Renovation tips for a neighbour-friendly transformation

Cue the music: “With a little understanding, you can find the perfect blend. Neighbours should be there for one another. That’s when good neighbours become good friends.” The lyrics to every Aussie’s favourite soap opera offer solid advice, especially when discussing renovations.

Deteriorating relations with neighbours can significantly impede your project timeline. Home extensions in the UK overrun by an average of two and a half months. Astonishingly, more than one in 10 renovators experience project delays because of conflicts with their neighbours, according to research by building system company hup!. That’s a lot of delays and expense that could have been avoided.

If you’re extending, neighbours can challenge proposed changes by lodging appeals with the council. You can
take the traditional approach by attaching your proposal to the nearest lamppost. However, to speed up the process, involving your neighbours before submitting plans – especially for substantial extensions – is always advisable. Letting them know before the planning permission stage may save you time and money. It’s the easiest way to start the process, especially if you already have a good relationship with the people on either side of you.

It is not required by law, but it is good practice and manners to inform your neighbours of proposed work, regardless of planning permission. Communicate in person or provide a written note outlining your plans, the work hours of contractors, and the proposed timeline, so they know what is happening and how long it’s likely to take.

Construction noise and neighbour woes

As construction work is typically very noisy, your renovation is almost guaranteed to disturb your neighbours. Noise restrictions are generally from 8am to 6pm, depending on your area, but your neighbours may work from home or have night shifts and sleep during the day. You need to listen to your neighbours and work out a compromise so relationships aren’t strained, and your renovation is still full steam ahead.

“When you’ve got mess, noise and multiple tradespeople coming and going over a long period of time, it’s understandable how fallouts can escalate,” says Alex Hewitt, marketing director at the building system hup!. “Communication is always key to help avoid disagreements with neighbours.”

neighbour-friendly renovation
Photography: iStock/ Seahorse Vector

What happens if relationships start to break down?

First, try speaking to them directly so both parties’ concerns can be heard.
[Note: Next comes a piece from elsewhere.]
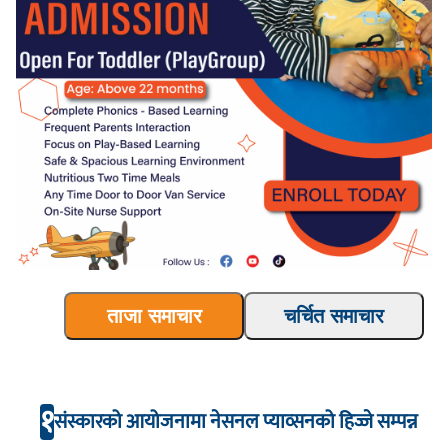
ताजा समाचार
चर्चित समाचार
१
संस्कारको आयोजनामा नेसनल प्याव्सनको हिज्जे सम्पन्न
Try having them over for a sit-down chat rather than a confrontation in a doorway.

One of the more common issues regarding disputes between neighbours is not listening to their concerns, says Renan Ferreira, head of communications and director of sales of RealCraft. “If your neighbours express concerns, take them seriously,” says Renan. “Work together to find solutions that address their worries. This might involve adjusting the construction schedule, using sound barriers, or taking other measures to mitigate potential issues. You want to do everything in your power to keep your neighbours happy as often renovations bring up other issues that could extend the deadline.”

And should disputes escalate, you can involve third parties to help mitigate the problems. For example, in the planning permission stage of your renovation, you can involve your project planner or architect to address the concerns. Renan emphasises the importance of documenting agreements or discussions to mitigate potential escalations. No one wants to escalate these issues, but if you have to, the evidence is there.

And if the worst comes to the worst you could try humming the Neighbours theme tune to yourself as a way to calm down and help de-escalate any issues.